• Work order
Repeat verbatim, and only, the lines of the data below, beginning at the line that contains "left wrist: (1032, 878)" and stopping after the line that contains "right ear: (411, 937)".

########################################

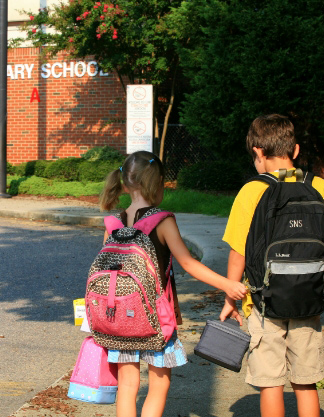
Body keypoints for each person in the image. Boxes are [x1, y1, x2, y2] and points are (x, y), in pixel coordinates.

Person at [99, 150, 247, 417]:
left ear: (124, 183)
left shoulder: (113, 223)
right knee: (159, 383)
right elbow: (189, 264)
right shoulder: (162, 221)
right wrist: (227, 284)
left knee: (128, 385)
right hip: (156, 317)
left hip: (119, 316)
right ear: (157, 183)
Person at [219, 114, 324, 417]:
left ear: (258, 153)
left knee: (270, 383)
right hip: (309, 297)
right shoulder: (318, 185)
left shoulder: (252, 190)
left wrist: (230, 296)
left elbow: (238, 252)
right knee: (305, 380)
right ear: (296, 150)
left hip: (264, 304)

########################################

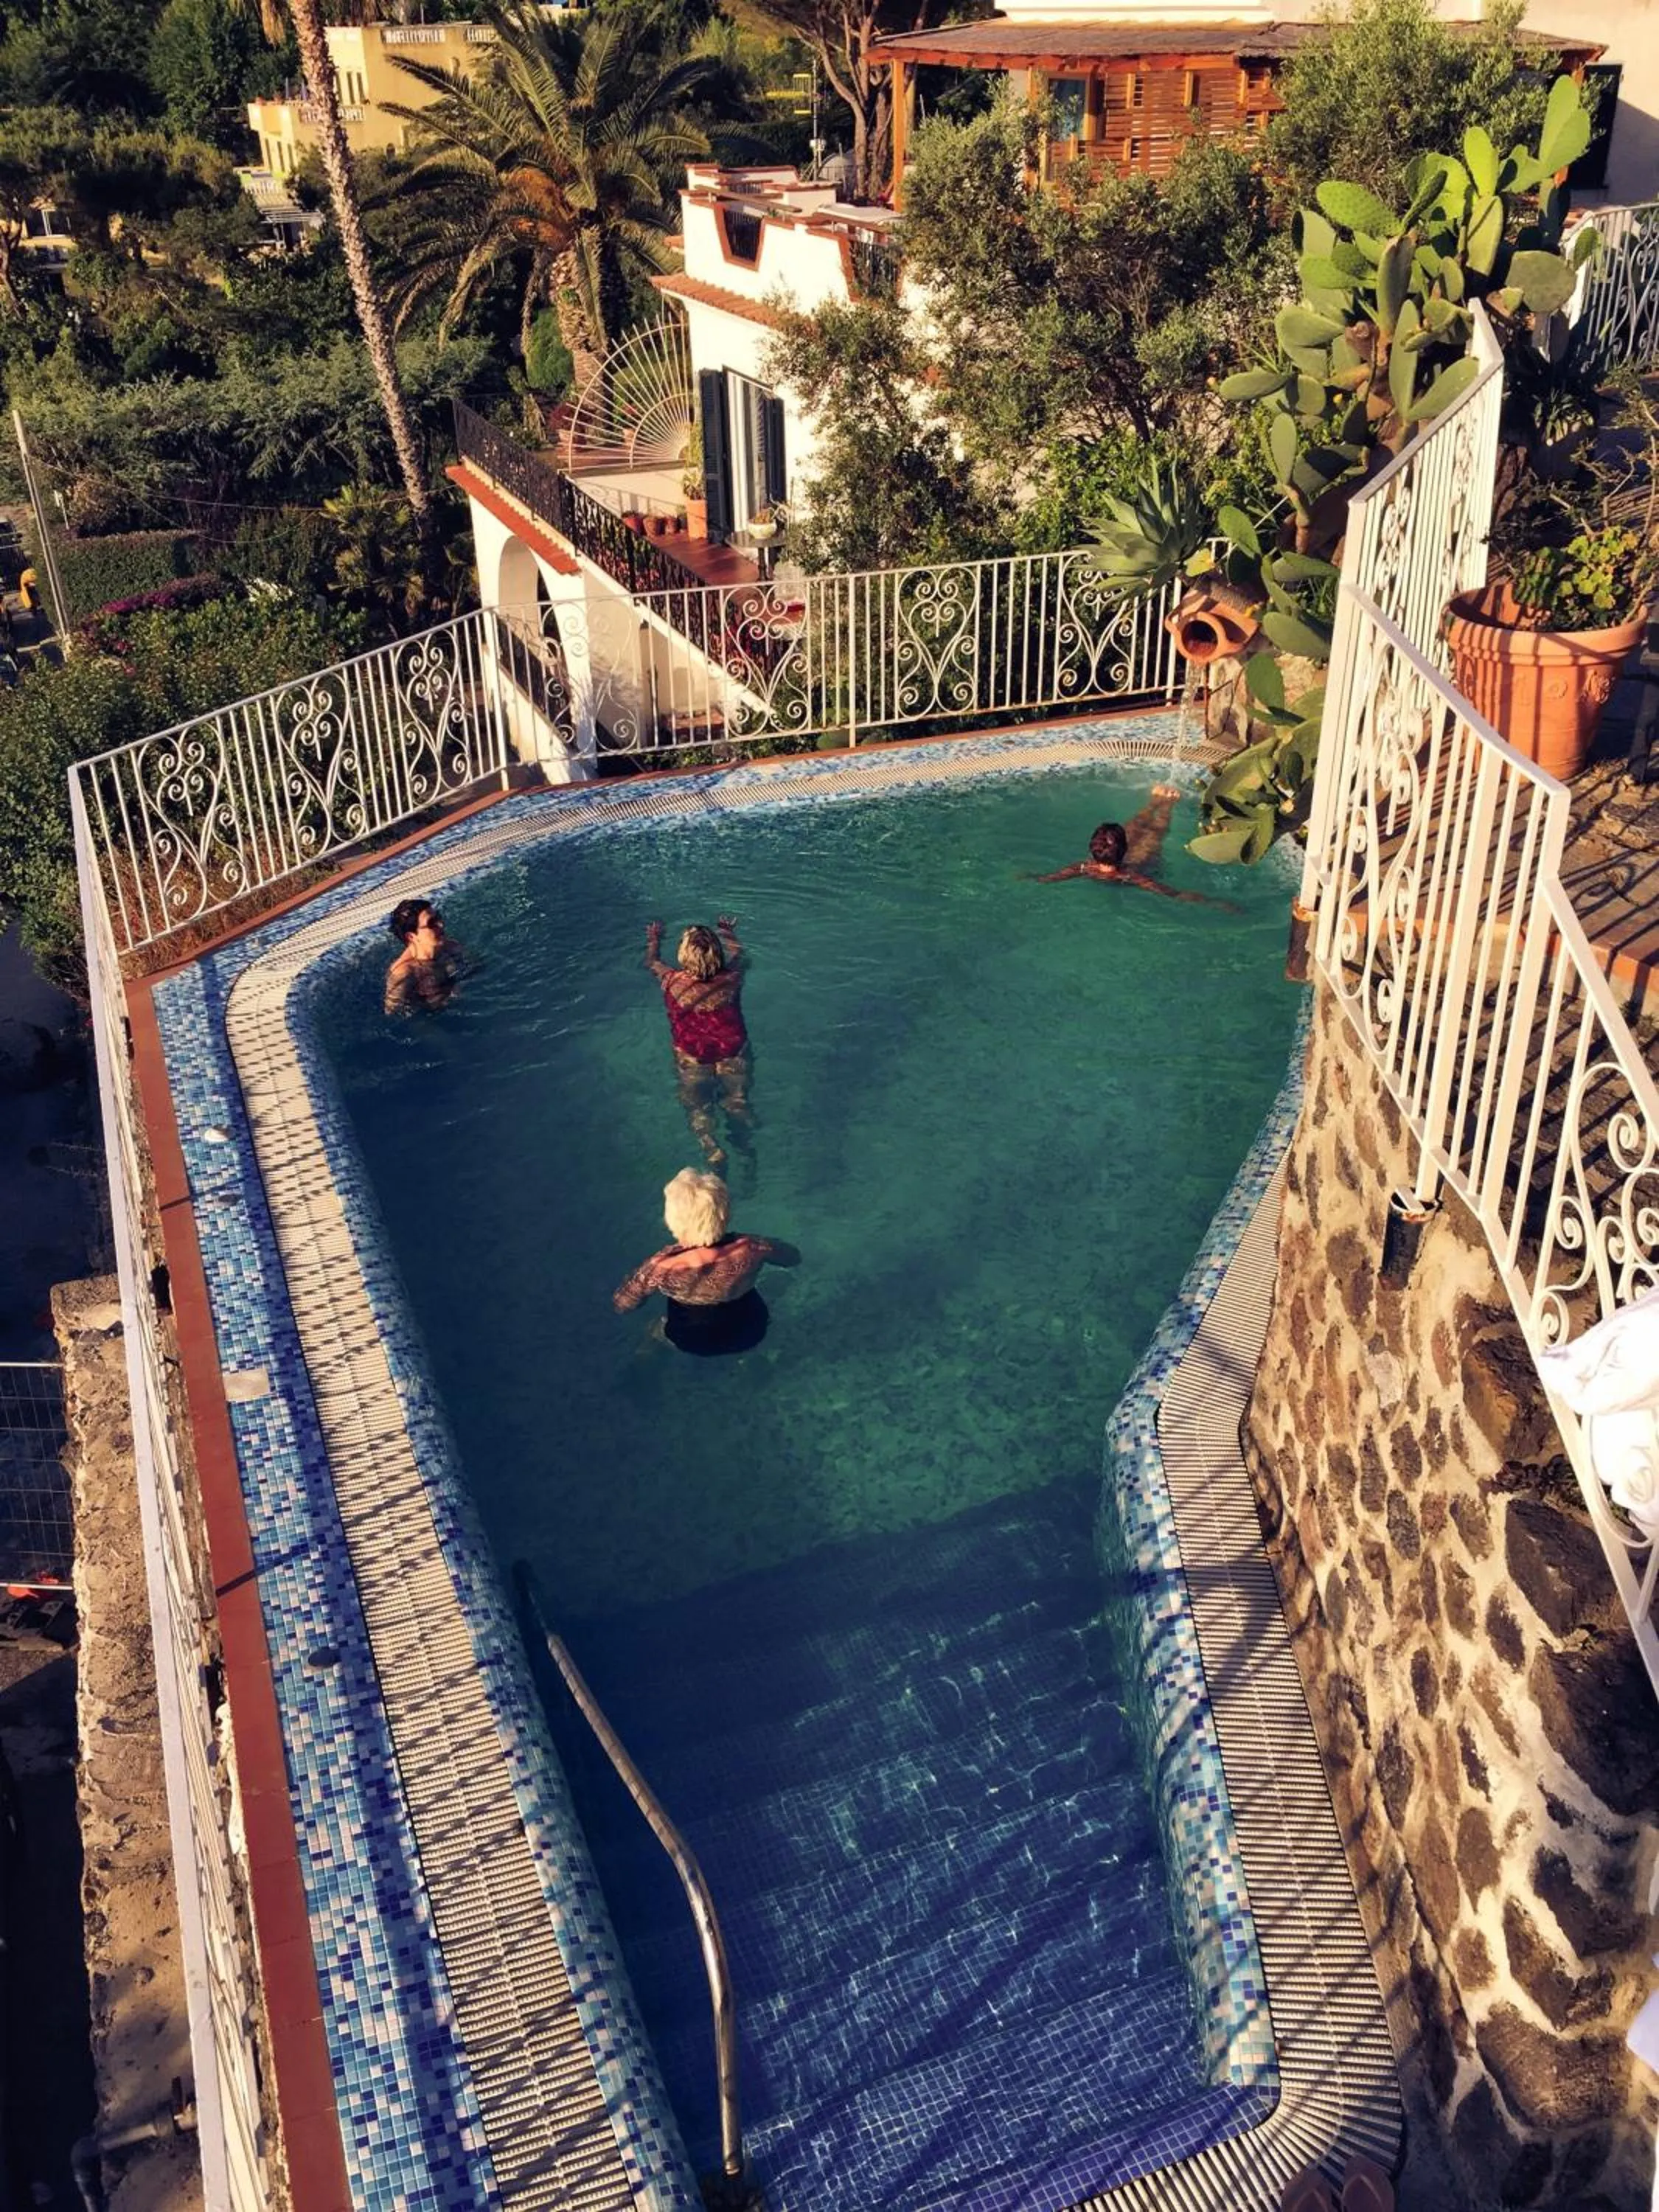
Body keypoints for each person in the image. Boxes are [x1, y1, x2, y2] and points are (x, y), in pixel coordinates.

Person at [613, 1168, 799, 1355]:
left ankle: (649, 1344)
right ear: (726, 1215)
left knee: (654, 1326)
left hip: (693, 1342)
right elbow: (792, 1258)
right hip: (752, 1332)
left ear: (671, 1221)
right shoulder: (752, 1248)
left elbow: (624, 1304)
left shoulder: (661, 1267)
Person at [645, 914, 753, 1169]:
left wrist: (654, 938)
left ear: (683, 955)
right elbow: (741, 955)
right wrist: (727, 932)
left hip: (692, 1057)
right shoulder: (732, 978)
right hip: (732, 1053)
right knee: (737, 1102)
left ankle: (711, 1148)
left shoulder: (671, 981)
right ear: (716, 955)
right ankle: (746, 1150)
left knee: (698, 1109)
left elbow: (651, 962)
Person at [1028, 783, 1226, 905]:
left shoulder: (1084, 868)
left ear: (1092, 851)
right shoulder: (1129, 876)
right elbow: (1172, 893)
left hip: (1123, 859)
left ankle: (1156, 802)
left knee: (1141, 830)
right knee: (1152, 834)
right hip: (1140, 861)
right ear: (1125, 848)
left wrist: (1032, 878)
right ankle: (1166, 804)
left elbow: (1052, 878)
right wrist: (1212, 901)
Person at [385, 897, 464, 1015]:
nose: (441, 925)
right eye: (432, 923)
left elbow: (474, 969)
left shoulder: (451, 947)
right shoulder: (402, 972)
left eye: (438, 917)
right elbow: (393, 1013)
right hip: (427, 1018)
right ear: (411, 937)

########################################

• Result of this exercise
left wrist: (1032, 878)
right ankle: (1166, 804)
left elbow: (1052, 878)
right wrist: (1212, 901)
Person at [385, 897, 464, 1015]:
nose: (441, 925)
right eye: (432, 923)
left elbow: (474, 969)
left shoulder: (451, 947)
right shoulder: (402, 972)
left eye: (438, 917)
right elbow: (393, 1013)
right hip: (427, 1018)
right ear: (411, 937)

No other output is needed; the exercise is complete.